**Information supplied:**
Content starts

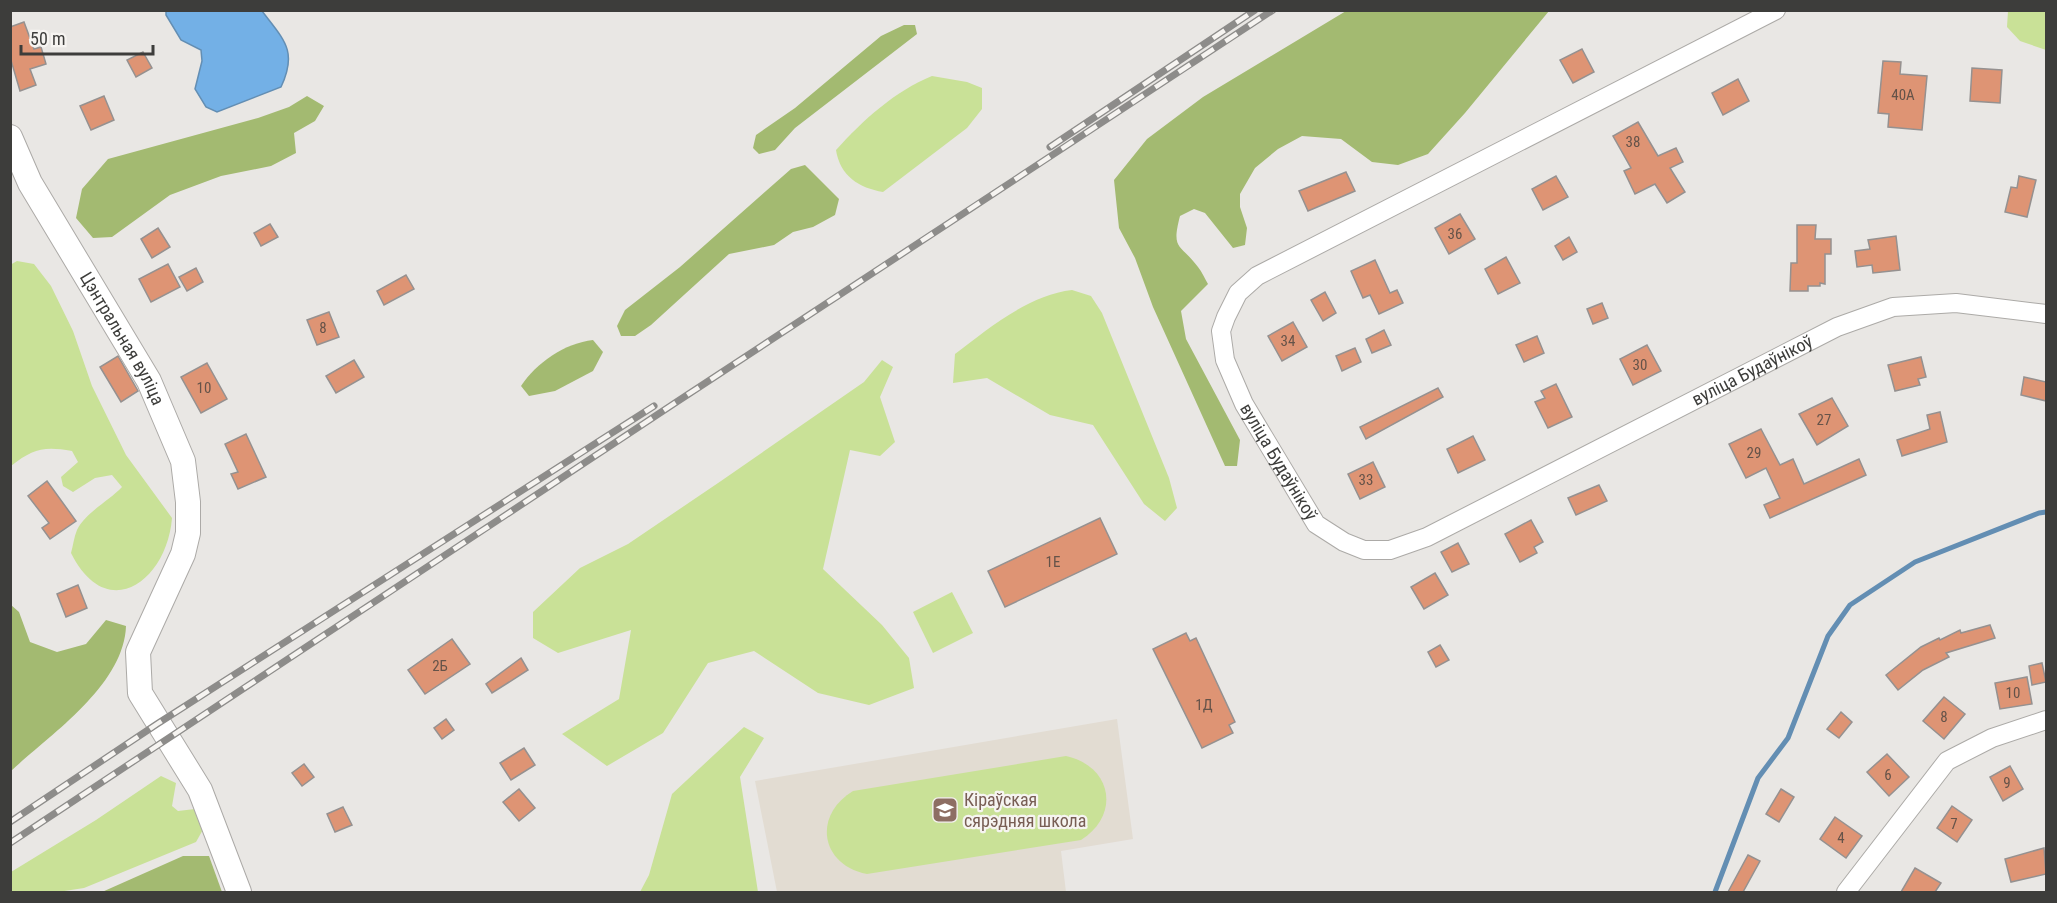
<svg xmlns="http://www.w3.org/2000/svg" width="2057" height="903" viewBox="0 0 2057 903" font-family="'Roboto Condensed',sans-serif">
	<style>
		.built { fill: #e2dcd2 }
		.green { fill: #c9e197 }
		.forest { fill: #a3ba71 }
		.water { fill: #73b0e6; stroke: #638eb3; stroke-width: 1.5 }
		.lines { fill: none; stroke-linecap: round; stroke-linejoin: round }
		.stream { stroke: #638eb3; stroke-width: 5 }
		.building { fill: #de9474; stroke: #959190; stroke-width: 1.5 }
		.street-casing { stroke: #acaaa7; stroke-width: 20 }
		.secondary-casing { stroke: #acaaa7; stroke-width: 26 }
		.street { stroke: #fff; stroke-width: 18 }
		.secondary { stroke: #fff; stroke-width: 24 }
		.rail-casing { stroke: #8d8c8a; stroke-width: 7 }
		.rail { stroke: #f6f4f1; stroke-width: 4.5; stroke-dasharray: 14; stroke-linecap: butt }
		.labels { text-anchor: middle; stroke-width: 4.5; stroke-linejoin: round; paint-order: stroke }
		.number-label { font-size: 15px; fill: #655349 }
		.street-label { font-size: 18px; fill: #3d3d3b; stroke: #f6f4f1 }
		.education-label { font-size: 18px; fill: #785e54; stroke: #f6f4f1; text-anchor: start }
	</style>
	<rect width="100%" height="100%" fill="#e9e7e4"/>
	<path class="built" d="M1117,719L1133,839L1061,851L1066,892H777L755,781Z"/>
	<g class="green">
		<path d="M2008,11H2046V50L2020,41L2007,27Z"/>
		<path d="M932,76L967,82L982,88V109L967,128L883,192C859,188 840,176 836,150C863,120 895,91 932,76Z"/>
		<path d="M17,261L34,264L51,286L73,331L92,386L126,455L172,518C167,581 107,625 71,553C73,546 74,537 77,530C86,512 109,501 122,487L112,475L95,478L73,492L63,486L61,477L78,462L72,451C43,446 33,449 11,466L10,265Z"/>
		<path d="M1072,290L1091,296L1102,313L1169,478L1177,508L1165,521L1144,504L1093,425L1050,415L987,378L953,383L955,354C989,328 1029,295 1072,290Z"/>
		<path d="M882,360L893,367L880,397L895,442L880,456L850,450L823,569L882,625L909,658L914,688L869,705L818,693L754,651L708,663L663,733L607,766L562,734L619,699L631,630L558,653L533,638V612L580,568L628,544L721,481L864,382Z"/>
		<path d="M952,592L973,633L933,653L913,612Z"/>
		<path d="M744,727L764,738L740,777L758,892H640L649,875L672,794Z"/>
		<path d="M1066,756C1112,766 1121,815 1081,840L867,874C821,865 812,816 853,791Z"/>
		<path d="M161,776L176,783L172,806L178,811L195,809L205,826L196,842L84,888L58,892H11V872L96,820Z"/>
	</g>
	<g class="forest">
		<path d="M1346,11H1549L1465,113L1428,154L1398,165L1372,162L1341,139L1302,136L1278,149L1255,168L1240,194V207L1247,228L1245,245L1233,248L1205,213L1194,209L1180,216C1171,251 1180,243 1198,267C1202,272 1205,279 1208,284L1181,311L1186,339L1240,440L1237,466H1225L1153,307L1135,258L1119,228L1114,180L1147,139L1203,97Z"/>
		<path d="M904,25H915L917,34L795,128L775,150L759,154L753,148L756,135L795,108L881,36Z"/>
		<path d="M307,96L324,106L315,121L294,133L296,153L271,166L221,176L170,195L112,237L93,238L76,218L82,189L108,159L258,118L289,107Z"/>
		<path d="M805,165L839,199L835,215L813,227L793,232L774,245L729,254L651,325L635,336H621L617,326L625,310L680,267L791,169Z"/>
		<path d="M593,340L603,352L593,371L555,391L529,396L521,386C536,363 565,343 593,340Z"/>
		<path d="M11,605L19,612L30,642L57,652L86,644L106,620L126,626C124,685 51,734 11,771Z"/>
		<path d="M183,856H209L222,892H102Z"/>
	</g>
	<path class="water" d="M166,10L262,11C284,40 298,51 281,87L217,112L206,107L195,89L202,61L201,50L181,40L166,15Z"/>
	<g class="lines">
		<path class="stream" d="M1715,892L1758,778L1788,738L1828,636L1850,605L1915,562L2039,513L2046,512"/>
	</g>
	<g class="building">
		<path d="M24,22L34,49L41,47L46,64L30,69L36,85L20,91L10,57V27Z"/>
		<path d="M1582,49L1594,72L1573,83L1560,60Z"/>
		<path d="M143,52L152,68L136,77L127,60Z"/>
		<path d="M1883,61L1901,62L1900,74L1927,76L1922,130L1888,127L1889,114L1878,113Z"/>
		<path d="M1972,68L2002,70L2000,103L1970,101Z"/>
		<path d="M1738,79L1749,101L1723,115L1712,93Z"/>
		<path d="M104,96L114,120L91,130L80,106Z"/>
		<path d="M1638,122L1658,156L1676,148L1683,162L1670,168L1685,192L1667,203L1655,184L1635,194L1624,171L1631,168L1613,136Z"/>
		<path d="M1346,172L1355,191L1308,211L1299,191Z"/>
		<path d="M1556,176L1568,197L1543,210L1532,189Z"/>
		<path d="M2019,176L2036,180L2027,217L2005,212L2011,187L2017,188Z"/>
		<path d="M1460,214L1475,239L1449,254L1435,228Z"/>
		<path d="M270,224L278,237L261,246L254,233Z"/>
		<path d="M1797,225H1816L1815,239H1831V254H1825V284L1820,283V286H1808V291H1790L1791,263H1797Z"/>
		<path d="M158,228L170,247L152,258L141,239Z"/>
		<path d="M1896,236L1900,270L1873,273L1872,265L1857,267L1855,251L1870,249L1868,240Z"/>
		<path d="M1569,237L1577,252L1563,260L1555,246Z"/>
		<path d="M1506,257L1520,283L1498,294L1485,269Z"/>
		<path d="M1375,260L1390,293L1397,290L1403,303L1379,314L1370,295L1363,298L1351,271Z"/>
		<path d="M168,264L180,287L151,302L139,279Z"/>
		<path d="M196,268L203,282L187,291L179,277Z"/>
		<path d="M406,275L414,289L384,305L377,291Z"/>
		<path d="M1325,292L1336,313L1323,321L1311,300Z"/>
		<path d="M1602,303L1608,318L1593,324L1587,309Z"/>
		<path d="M329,312L339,337L317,345L307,320Z"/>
		<path d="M1293,322L1307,347L1282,361L1268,336Z"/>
		<path d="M1384,330L1391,345L1372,353L1366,339Z"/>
		<path d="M1537,336L1544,353L1524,362L1516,345Z"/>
		<path d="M1647,345L1661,371L1633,385L1620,359Z"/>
		<path d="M1355,348L1361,362L1342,371L1336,356Z"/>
		<path d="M118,356L138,391L121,402L100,367Z"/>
		<path d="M1921,357L1926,377L1918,379L1920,385L1895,391L1888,365Z"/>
		<path d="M354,360L364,377L336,393L326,376Z"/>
		<path d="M207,363L227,399L201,413L181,377Z"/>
		<path d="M2024,377L2046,382V401L2021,395Z"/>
		<path d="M1556,384L1572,417L1548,428L1535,402L1545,398L1541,391Z"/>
		<path d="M1438,388L1443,397L1366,439L1360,427Z"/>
		<path d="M1832,398L1848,426L1817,445L1799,414Z"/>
		<path d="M1940,412L1947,442L1902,456L1897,440L1930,429L1927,415Z"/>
		<path d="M1761,429L1780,465L1793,459L1804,484L1859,459L1866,475L1770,518L1764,505L1780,498L1766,468L1746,478L1729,444Z"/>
		<path d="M246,434L266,477L238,489L231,474L238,472L225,444Z"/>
		<path d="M1473,436L1485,460L1458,473L1447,449Z"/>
		<path d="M1373,462L1385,487L1360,499L1348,474Z"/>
		<path d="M47,481L76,521L50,539L42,528L49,523L28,496Z"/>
		<path d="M1599,485L1607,501L1576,515L1568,498Z"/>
		<path d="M1100,518L1117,554L1005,607L988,571Z"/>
		<path d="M1531,520L1543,542L1534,547L1537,553L1520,562L1505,534Z"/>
		<path d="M1458,543L1469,564L1452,572L1441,552Z"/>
		<path d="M1435,573L1448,595L1424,609L1411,587Z"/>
		<path d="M78,585L87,608L66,617L57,594Z"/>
		<path d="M1990,625L1995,638L1946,653L1949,657L1923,670L1898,690L1886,675L1921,647L1939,638L1940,640L1960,630L1961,633Z"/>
		<path d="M1186,633L1190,641L1196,638L1235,722L1229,725L1233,733L1202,748L1153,649Z"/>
		<path d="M452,639L470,664L425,694L408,670Z"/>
		<path d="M1440,645L1449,660L1436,667L1428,652Z"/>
		<path d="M521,658L528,670L492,693L486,684Z"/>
		<path d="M2042,663L2046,682L2032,685L2029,666Z"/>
		<path d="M2027,677L2032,704L2000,709L1995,683Z"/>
		<path d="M1944,697L1965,714L1944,739L1923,721Z"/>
		<path d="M1841,712L1852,722L1839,738L1827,729Z"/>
		<path d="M446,719L454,730L442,739L434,728Z"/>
		<path d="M524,748L535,765L511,780L500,763Z"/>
		<path d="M1887,754L1909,777L1889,796L1867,772Z"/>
		<path d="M304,764L314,777L302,786L292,773Z"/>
		<path d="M2010,766L2023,789L2003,801L1990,777Z"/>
		<path d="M519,789L535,808L519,821L503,802Z"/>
		<path d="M1781,789L1794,797L1779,822L1766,814Z"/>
		<path d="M1952,806L1972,820L1957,842L1937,828Z"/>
		<path d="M343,807L352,825L335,832L327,814Z"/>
		<path d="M1835,817L1862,836L1846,858L1820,839Z"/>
		<path d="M2044,848L2046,874L2011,882L2005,859Z"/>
		<path d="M1748,855L1760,861L1743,892H1728Z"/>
		<path d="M1915,868L1941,883L1935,892H1901Z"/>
	</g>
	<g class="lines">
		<g class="street-casing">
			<g id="street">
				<path id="s1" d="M1776,10L1257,276L1238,293L1226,317L1221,331L1225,360L1244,404L1316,524L1344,542L1364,550H1390L1427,537L1837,327L1893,307L1956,303L2046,314"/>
				<path d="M1846,892L1947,761L1992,738L2046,720"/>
			</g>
		</g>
		<g class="secondary-casing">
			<g id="secondary">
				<path id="s2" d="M10,137L30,183L149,381L183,461L188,502V533L183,554L138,652L140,693L200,790L239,892"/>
			</g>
		</g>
		<use href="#street" class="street"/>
		<use href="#secondary" class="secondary"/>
		<g class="rail-casing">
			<g id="rail">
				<path d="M1050,147L1255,10"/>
				<path d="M10,822L157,724L654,406"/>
				<path d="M10,843L678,401L1273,10"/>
			</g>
		</g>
		<use href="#rail" class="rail"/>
	</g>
	<defs>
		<g id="school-square" transform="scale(1.35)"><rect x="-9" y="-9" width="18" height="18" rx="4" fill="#8d6e63" stroke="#f6f4f1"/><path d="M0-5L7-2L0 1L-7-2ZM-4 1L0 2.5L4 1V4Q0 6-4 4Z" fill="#fff"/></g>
	</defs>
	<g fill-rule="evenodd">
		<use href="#school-square" x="945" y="810"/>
	</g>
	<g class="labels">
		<g class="number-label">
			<text x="1903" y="100">40А</text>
			<text x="1633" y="147">38</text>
			<text x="1455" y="239">36</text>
			<text x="323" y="333">8</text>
			<text x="1288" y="346">34</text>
			<text x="1640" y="370">30</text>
			<text x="204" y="393">10</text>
			<text x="1824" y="425">27</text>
			<text x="1754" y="458">29</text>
			<text x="1366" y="485">33</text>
			<text x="1053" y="567">1Е</text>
			<text x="440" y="671">2Б</text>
			<text x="2013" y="698">10</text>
			<text x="1204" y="710">1Д</text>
			<text x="1944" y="722">8</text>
			<text x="1888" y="780">6</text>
			<text x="2007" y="788">9</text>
			<text x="1954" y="829">7</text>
			<text x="1841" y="843">4</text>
		</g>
		<g class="street-label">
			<text dy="6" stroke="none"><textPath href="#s2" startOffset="231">Цэнтральная вуліца</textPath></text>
			<text dy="6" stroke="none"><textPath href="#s1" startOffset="1353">вуліца Будаўнікоў</textPath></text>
			<text dy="6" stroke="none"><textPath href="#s1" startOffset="795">вуліца Будаўнікоў</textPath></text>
		</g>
		<g class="education-label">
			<text x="964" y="806">Кіраўская<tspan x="964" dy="21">сярэдняя школа</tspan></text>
		</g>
	</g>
	<rect width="2057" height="903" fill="none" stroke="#3d3d3b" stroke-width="24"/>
	<path d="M21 45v9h132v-9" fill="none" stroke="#3d3d3b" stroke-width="3"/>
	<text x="30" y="45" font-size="18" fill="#3d3d3b" stroke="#f6f4f1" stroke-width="4.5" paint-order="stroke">50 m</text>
</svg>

Content ends

Nothing but the lines above from the one containing "#de9474; stroke: #959190;" through the one containing "middle; stroke-width: 4.5;" should appear in the answer, each repeated exactly.

		.building { fill: #de9474; stroke: #959190; stroke-width: 1.5 }
		.street-casing { stroke: #acaaa7; stroke-width: 20 }
		.secondary-casing { stroke: #acaaa7; stroke-width: 26 }
		.street { stroke: #fff; stroke-width: 18 }
		.secondary { stroke: #fff; stroke-width: 24 }
		.rail-casing { stroke: #8d8c8a; stroke-width: 7 }
		.rail { stroke: #f6f4f1; stroke-width: 4.5; stroke-dasharray: 14; stroke-linecap: butt }
		.labels { text-anchor: middle; stroke-width: 4.5; stroke-linejoin: round; paint-order: stroke }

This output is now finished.